··· TASK DATA

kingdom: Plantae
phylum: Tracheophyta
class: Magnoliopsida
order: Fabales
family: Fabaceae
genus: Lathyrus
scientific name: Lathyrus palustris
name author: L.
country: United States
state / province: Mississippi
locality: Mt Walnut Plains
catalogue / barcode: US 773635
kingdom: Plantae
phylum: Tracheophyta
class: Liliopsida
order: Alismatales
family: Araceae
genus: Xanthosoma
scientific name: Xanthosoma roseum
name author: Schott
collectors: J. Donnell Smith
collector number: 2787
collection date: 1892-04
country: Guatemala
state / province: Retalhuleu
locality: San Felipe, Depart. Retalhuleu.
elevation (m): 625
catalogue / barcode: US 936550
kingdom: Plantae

······

• **YOUR INSTRUCTIONS**: Reproduce all of the rows above word for word, keeping each line in its original order.

• **FINAL ANSWER**:
kingdom: Plantae
phylum: Tracheophyta
class: Magnoliopsida
order: Fabales
family: Fabaceae
genus: Lathyrus
scientific name: Lathyrus palustris
name author: L.
country: United States
state / province: Mississippi
locality: Mt Walnut Plains
catalogue / barcode: US 773635
kingdom: Plantae
phylum: Tracheophyta
class: Liliopsida
order: Alismatales
family: Araceae
genus: Xanthosoma
scientific name: Xanthosoma roseum
name author: Schott
collectors: J. Donnell Smith
collector number: 2787
collection date: 1892-04
country: Guatemala
state / province: Retalhuleu
locality: San Felipe, Depart. Retalhuleu.
elevation (m): 625
catalogue / barcode: US 936550
kingdom: Plantae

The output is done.